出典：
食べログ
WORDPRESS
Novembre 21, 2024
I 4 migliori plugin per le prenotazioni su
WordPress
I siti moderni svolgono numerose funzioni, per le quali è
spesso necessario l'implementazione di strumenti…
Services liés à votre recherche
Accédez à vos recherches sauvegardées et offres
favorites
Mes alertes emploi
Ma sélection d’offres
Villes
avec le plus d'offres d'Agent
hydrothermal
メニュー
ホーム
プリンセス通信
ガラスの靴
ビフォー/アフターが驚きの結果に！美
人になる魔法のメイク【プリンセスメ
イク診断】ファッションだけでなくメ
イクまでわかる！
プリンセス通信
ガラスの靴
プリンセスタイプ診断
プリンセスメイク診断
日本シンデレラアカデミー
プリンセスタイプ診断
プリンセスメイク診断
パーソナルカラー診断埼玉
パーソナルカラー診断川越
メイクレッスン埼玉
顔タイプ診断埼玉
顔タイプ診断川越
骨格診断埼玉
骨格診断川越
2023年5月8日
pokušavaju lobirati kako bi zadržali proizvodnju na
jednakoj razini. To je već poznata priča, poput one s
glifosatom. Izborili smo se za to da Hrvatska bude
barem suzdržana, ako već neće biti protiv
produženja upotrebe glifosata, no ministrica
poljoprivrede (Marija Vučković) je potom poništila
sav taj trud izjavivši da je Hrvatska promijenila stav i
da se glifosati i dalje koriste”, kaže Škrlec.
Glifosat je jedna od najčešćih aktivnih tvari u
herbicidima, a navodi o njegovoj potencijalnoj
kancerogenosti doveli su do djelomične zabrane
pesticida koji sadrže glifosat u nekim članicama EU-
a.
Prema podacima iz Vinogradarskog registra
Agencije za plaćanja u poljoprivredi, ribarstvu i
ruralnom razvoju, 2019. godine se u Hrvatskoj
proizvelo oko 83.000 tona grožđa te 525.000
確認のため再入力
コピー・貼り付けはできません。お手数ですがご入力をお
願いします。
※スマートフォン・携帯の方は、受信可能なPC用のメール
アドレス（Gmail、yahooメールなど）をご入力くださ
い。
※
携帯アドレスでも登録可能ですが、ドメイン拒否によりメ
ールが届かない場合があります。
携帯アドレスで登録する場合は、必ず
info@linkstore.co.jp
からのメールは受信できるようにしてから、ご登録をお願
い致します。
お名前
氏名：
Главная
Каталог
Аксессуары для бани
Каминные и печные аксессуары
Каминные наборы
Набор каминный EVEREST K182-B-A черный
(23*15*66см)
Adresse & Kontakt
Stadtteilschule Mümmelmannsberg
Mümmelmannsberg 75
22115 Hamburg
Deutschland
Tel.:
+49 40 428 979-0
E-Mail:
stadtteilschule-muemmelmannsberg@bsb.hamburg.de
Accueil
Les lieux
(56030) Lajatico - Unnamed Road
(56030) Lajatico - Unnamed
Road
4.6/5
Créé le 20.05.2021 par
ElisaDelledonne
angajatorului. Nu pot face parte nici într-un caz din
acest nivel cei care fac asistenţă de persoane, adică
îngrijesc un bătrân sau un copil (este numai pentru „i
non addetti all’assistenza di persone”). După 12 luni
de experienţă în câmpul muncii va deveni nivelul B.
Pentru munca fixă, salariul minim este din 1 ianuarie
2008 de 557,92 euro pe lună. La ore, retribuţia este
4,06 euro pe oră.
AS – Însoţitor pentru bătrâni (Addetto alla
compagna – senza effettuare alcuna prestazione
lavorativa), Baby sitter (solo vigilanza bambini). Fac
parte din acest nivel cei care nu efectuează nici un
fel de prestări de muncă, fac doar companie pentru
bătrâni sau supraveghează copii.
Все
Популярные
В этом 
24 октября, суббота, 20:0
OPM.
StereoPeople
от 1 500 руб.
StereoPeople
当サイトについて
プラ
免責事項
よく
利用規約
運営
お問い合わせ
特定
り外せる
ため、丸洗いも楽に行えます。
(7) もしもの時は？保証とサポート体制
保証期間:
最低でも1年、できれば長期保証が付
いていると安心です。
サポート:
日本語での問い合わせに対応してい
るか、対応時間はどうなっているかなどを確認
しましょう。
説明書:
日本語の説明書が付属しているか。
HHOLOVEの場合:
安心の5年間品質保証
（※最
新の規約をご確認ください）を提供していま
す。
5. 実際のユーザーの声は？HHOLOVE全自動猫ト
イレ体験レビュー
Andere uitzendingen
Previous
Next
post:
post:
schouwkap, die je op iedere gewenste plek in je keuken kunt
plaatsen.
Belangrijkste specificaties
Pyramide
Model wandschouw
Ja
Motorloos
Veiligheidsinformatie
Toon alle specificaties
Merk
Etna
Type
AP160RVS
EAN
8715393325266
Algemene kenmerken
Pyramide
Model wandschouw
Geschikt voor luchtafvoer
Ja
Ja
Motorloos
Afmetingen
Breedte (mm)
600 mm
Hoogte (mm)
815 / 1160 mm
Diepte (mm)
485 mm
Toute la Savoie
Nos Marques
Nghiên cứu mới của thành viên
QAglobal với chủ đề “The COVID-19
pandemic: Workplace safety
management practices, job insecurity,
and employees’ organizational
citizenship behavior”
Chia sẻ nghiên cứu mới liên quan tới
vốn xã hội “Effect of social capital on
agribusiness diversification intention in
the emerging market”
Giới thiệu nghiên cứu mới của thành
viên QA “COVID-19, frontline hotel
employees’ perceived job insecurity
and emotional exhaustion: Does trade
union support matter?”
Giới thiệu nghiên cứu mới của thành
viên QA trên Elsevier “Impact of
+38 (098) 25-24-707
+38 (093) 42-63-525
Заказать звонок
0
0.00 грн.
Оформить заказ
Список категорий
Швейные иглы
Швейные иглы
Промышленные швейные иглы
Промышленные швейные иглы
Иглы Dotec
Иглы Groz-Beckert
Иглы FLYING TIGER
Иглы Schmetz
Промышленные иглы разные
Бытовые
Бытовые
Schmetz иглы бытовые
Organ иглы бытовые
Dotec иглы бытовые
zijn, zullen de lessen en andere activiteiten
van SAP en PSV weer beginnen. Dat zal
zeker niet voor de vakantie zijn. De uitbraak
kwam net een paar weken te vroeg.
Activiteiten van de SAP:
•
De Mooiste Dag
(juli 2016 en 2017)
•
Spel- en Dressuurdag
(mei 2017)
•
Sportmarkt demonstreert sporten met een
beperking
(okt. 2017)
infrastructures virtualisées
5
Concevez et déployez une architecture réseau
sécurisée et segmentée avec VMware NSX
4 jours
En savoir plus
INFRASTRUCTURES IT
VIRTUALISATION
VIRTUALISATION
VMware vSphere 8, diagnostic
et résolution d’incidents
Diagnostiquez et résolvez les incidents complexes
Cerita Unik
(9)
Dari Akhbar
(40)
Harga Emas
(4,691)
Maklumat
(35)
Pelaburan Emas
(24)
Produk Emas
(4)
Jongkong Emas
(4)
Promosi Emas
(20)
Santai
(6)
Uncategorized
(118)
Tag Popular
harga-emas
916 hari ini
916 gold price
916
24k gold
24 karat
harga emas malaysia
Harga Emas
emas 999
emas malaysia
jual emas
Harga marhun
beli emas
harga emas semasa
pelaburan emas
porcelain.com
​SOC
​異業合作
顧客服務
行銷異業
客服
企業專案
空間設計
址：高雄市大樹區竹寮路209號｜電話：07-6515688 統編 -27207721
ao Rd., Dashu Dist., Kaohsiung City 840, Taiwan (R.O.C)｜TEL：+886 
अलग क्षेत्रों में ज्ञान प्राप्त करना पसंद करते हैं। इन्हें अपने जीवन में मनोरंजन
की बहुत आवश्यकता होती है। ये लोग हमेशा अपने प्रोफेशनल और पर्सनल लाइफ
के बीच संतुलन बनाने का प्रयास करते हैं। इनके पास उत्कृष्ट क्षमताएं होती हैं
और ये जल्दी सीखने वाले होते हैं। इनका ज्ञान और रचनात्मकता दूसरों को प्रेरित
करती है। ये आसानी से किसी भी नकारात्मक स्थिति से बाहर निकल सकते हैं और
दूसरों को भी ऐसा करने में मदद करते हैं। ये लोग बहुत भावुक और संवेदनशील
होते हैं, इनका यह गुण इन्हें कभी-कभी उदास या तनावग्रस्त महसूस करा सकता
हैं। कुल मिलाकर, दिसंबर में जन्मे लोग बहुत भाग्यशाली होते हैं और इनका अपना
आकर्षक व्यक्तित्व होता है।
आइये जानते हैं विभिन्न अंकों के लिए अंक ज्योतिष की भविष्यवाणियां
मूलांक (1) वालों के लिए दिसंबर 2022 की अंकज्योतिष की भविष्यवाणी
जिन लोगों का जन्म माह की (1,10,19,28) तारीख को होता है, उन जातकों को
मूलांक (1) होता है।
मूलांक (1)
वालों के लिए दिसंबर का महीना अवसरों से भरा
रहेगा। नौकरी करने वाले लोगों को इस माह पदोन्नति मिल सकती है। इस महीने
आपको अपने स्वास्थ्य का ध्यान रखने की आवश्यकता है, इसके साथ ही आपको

____________________

_EXERCISE AIM_
The lines to extract from the data above begin with the line containing "Оформить заказ" and end with the line containing "Organ иглы бытовые". Extract them exactly, including both.

_YOUR RESPONSE_
Оформить заказ
Список категорий
Швейные иглы
Швейные иглы
Промышленные швейные иглы
Промышленные швейные иглы
Иглы Dotec
Иглы Groz-Beckert
Иглы FLYING TIGER
Иглы Schmetz
Промышленные иглы разные
Бытовые
Бытовые
Schmetz иглы бытовые
Organ иглы бытовые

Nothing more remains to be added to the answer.